According to the latest calculations, the gap between Japanese and American carmakers' profits average out to about $2900 per vehicle, and the home team does not have the advantage.
A big reason is the cost of labor. As analyzed by Harbour-Felax, labor costs the Detroit Three substantially more per vehicle than it does the Japanese.
Health care is the biggest chunk. GM, for instance spends $1,635 per vehicle on health care for active and retired workers in the U.S. Toyota pays nothing for retired workers - it has very few - and only $215 for active ones.
Other labor costs add to the bill. Contract issues like work rules, line relief and holiday pay amount to $630 per vehicle - costs that the Japanese don't have. And paying UAW members for not working when plants are shut costs another $350 per vehicle.

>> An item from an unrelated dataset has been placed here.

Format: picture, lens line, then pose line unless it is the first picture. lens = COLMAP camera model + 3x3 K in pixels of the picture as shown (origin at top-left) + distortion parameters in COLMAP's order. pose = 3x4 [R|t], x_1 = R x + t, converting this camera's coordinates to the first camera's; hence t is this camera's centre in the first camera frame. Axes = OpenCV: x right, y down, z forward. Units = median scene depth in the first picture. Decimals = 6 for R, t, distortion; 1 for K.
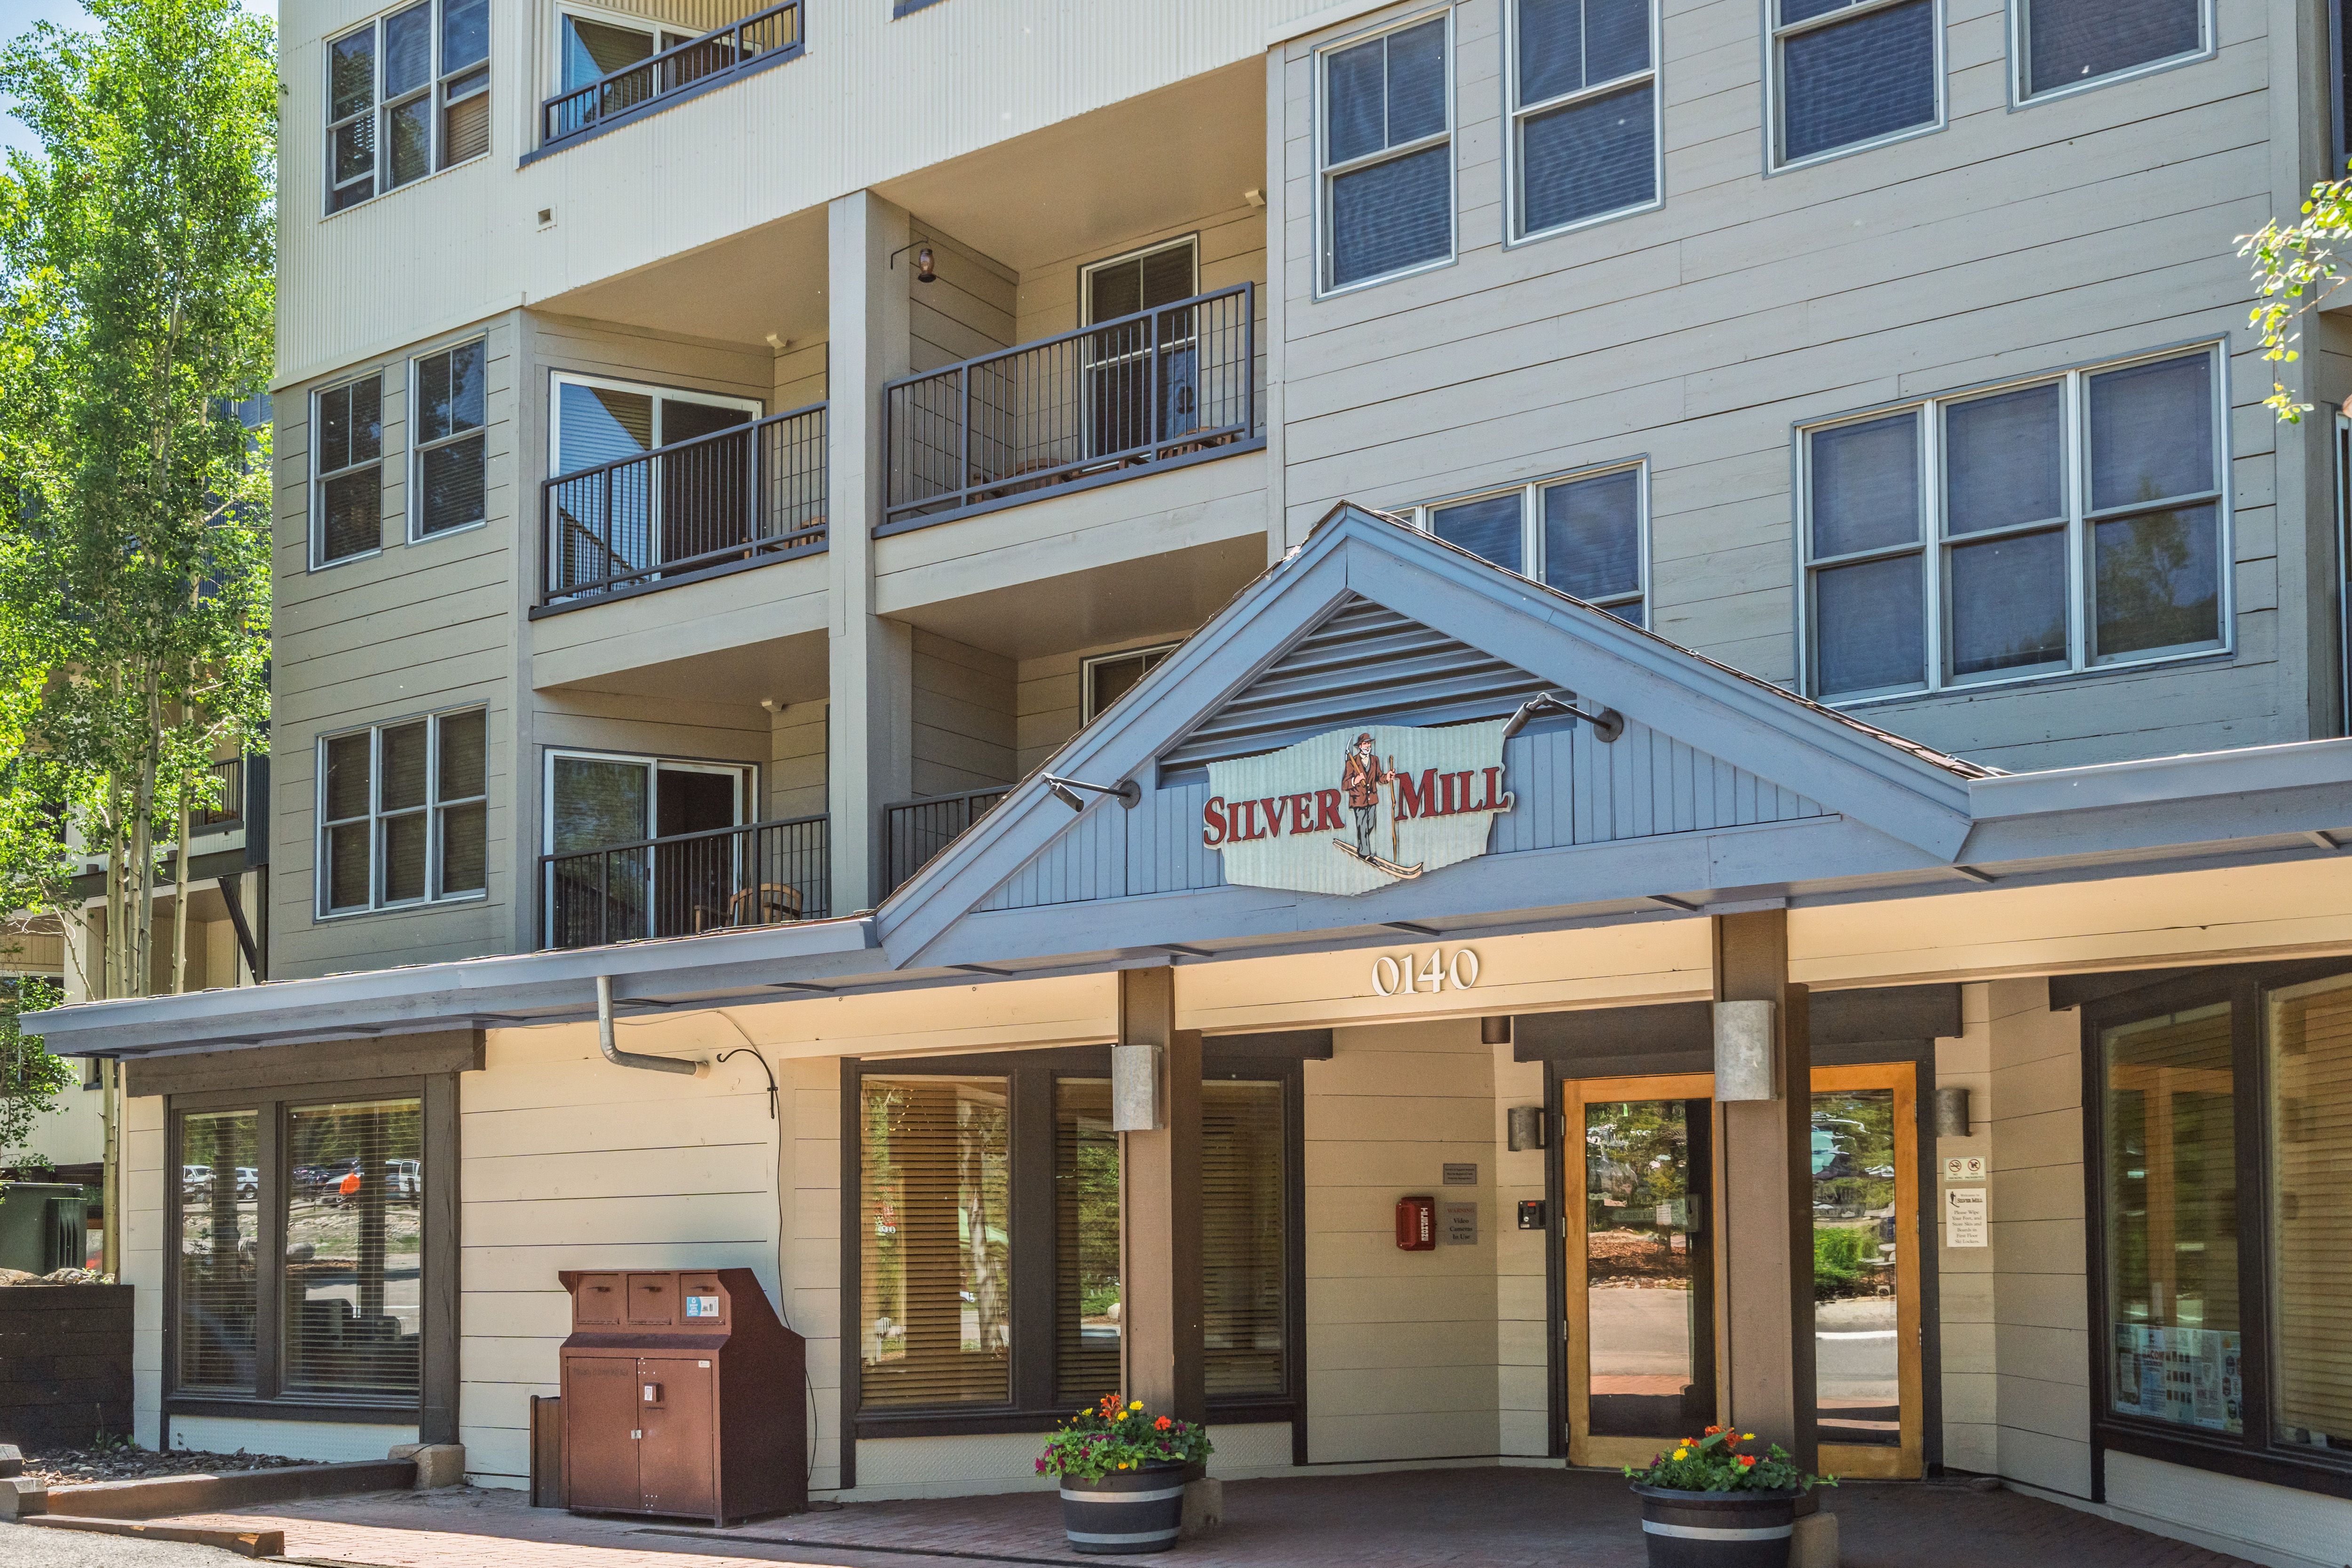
lens RADIAL K [[2357.1, 0, 1175.8], [0, 2357.1, 750.1], [0, 0, 1]] dist [0.003775, 0.002625]
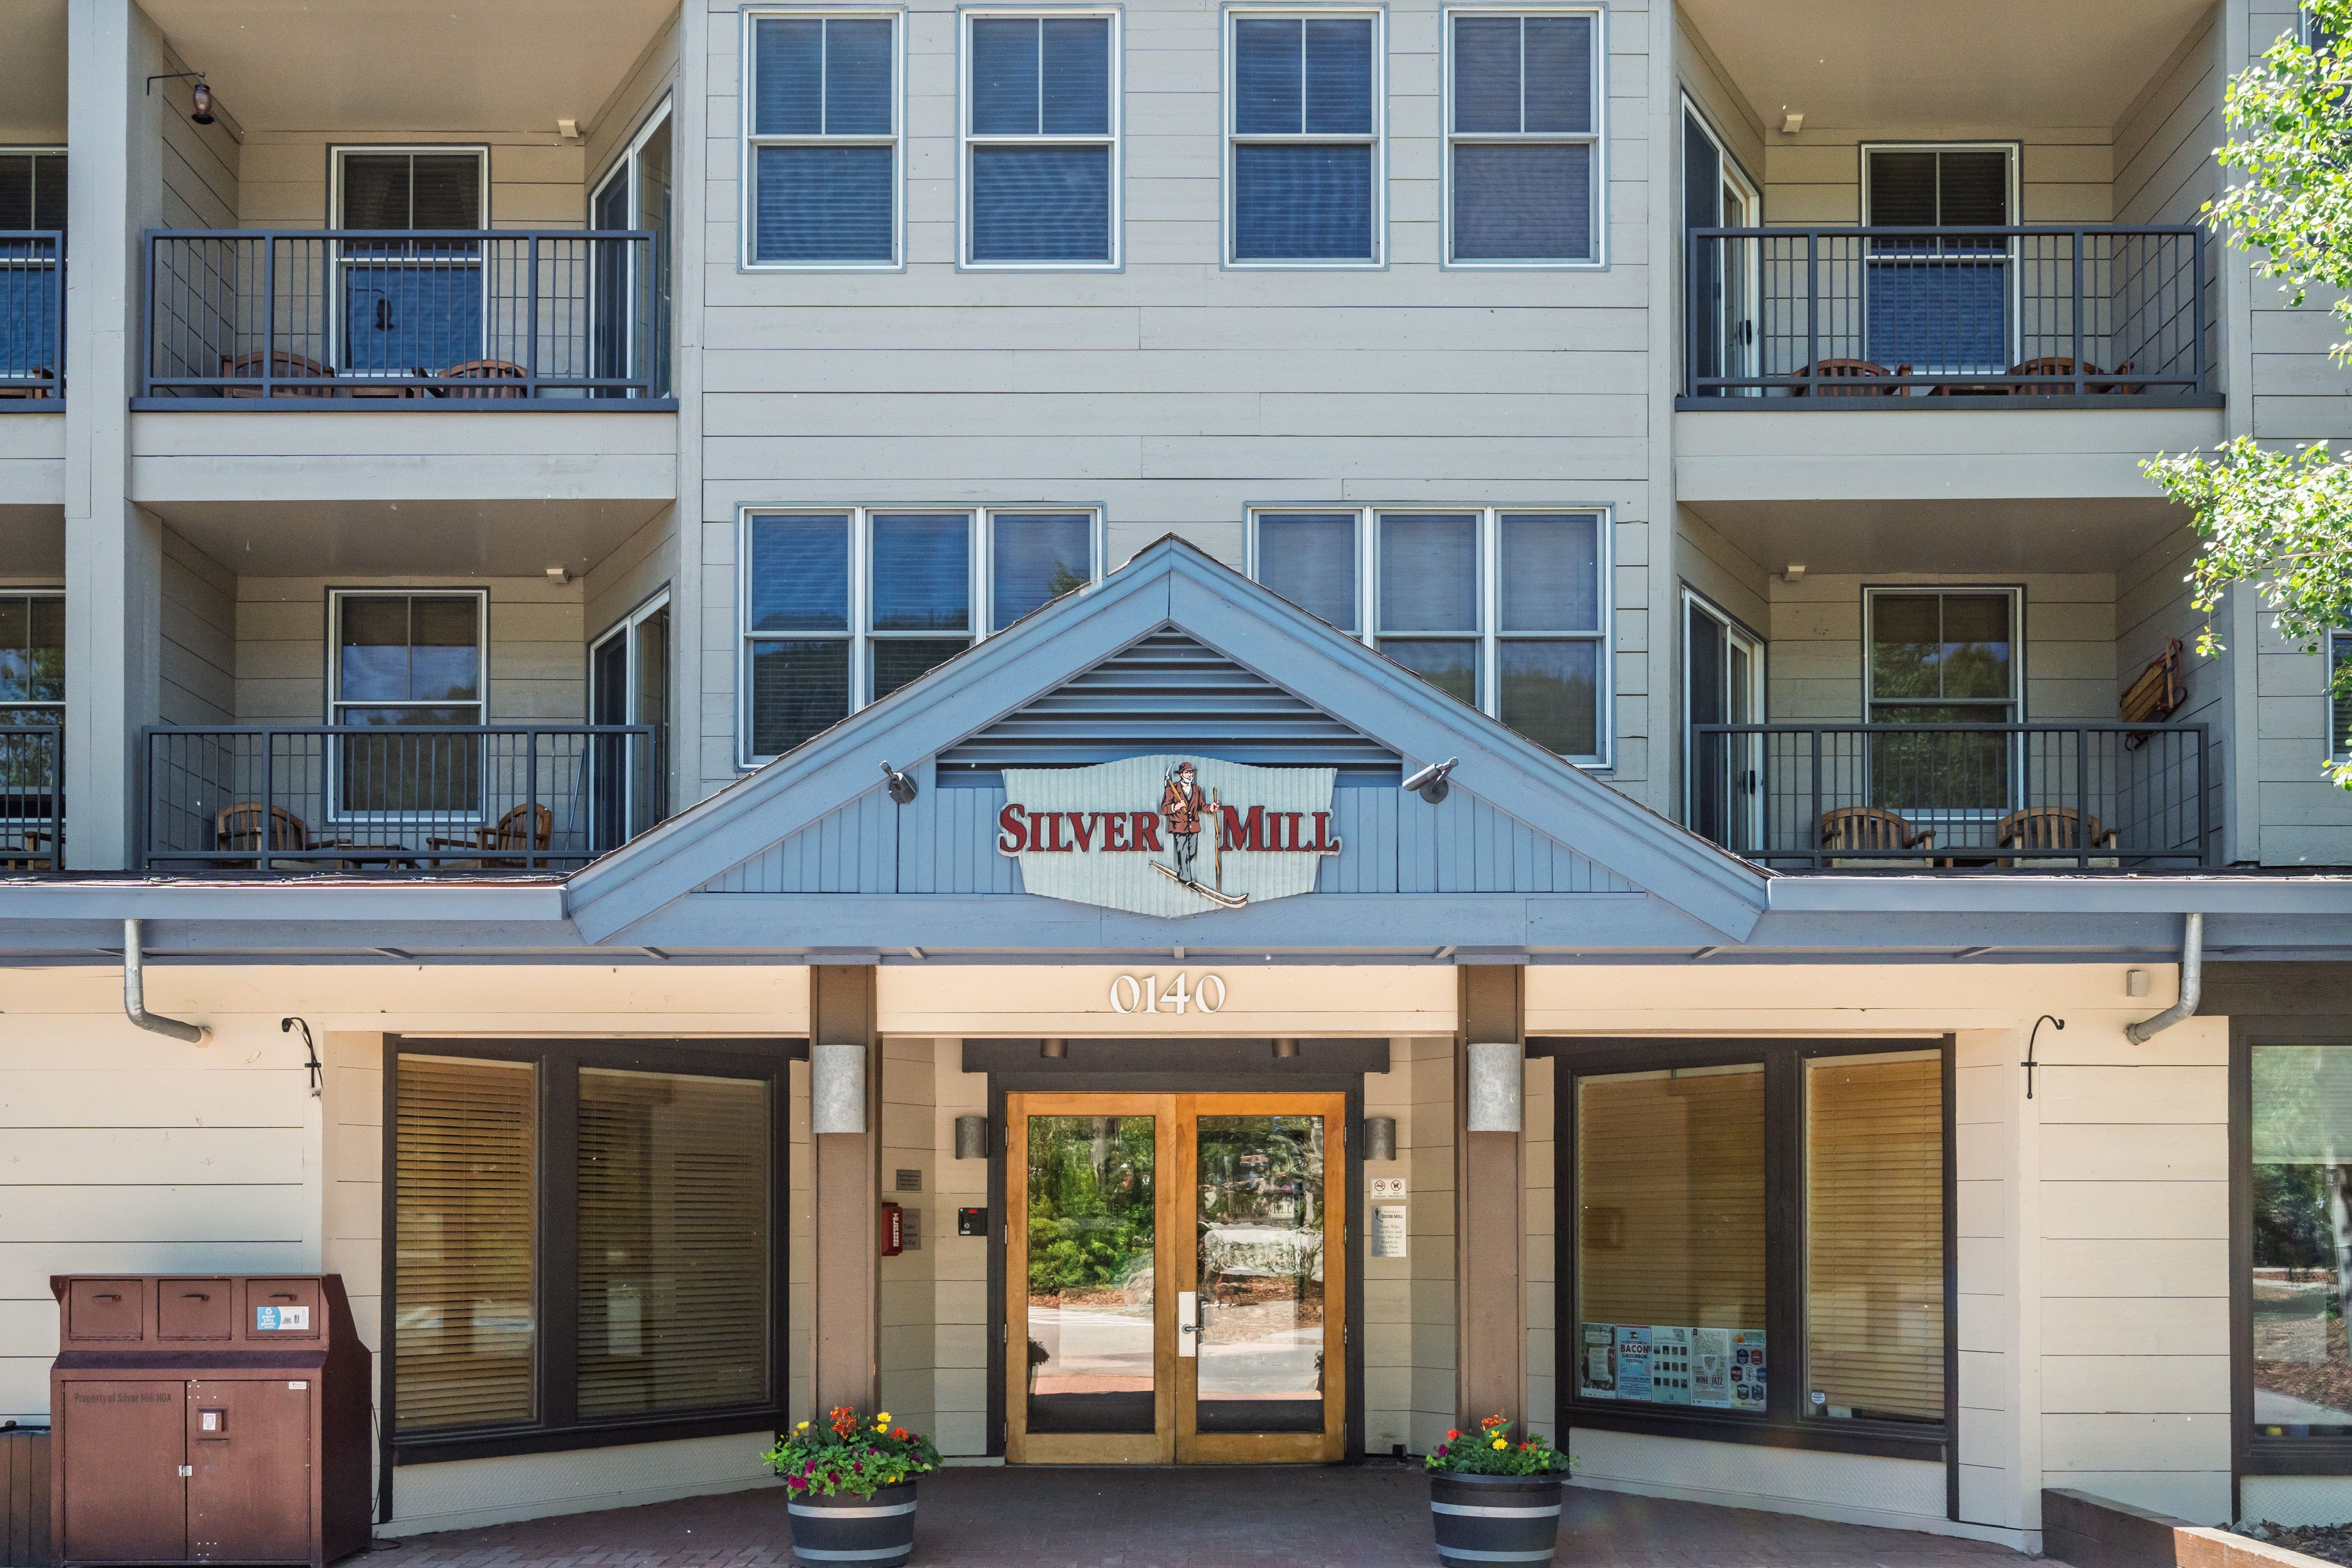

Here's one example of how knotty Detroit's labor problem can be:
If an assembly plant with 3,000 workers has no dealer orders, it has two options. One is to close the plant for a week and not build any cars. Then the company still has to give the idled workers 95 percent of their take-home pay plus all benefits for not working. So a one-week shutdown costs $7.7 million or $1,545 for each vehicle it didn't make.
If the company decides to go ahead and run the plant for a week without any dealer orders, it will have distressed merchandise on its hands. Then it has to sell the vehicles to daily rental companies like Hertz or Avis at discounts of $3,000 to $5,000 per vehicle, which creates a flood of used cars in three to six months and damages resale value. Or it can put the vehicles into storage and pay dealers up to $1,250 apiece to take them off its hands...
All in all, the report paints a bleak picture. While Nissan was making $1800 per vehicle during the first half of 2006, and Toyota and Honda racked up $1,400 apiece, nine-month results for Ford saw them losing $1,400 per vehicle - a number that will go up when the fourth quarter's loss is tallied - while DaimlerChrysler dropped $1100 and GM $333.
I was going to wait for Mickey to post on this and then link it, but he's already covered the news.
If the American auto manufacturers are smart - a matter somewhat in question - they'll make a big push for the Democratic Congress to lighten their health care cost burden. It's certainly fertile ground - with Democrats still largely devoted to an old-style view of the economy, and a desire to promote government involvement in health care.
Assuming that Iraq is winding down by the time of the election, will health care be a primary issue? And if it is, will that help the Democrats or hurt them?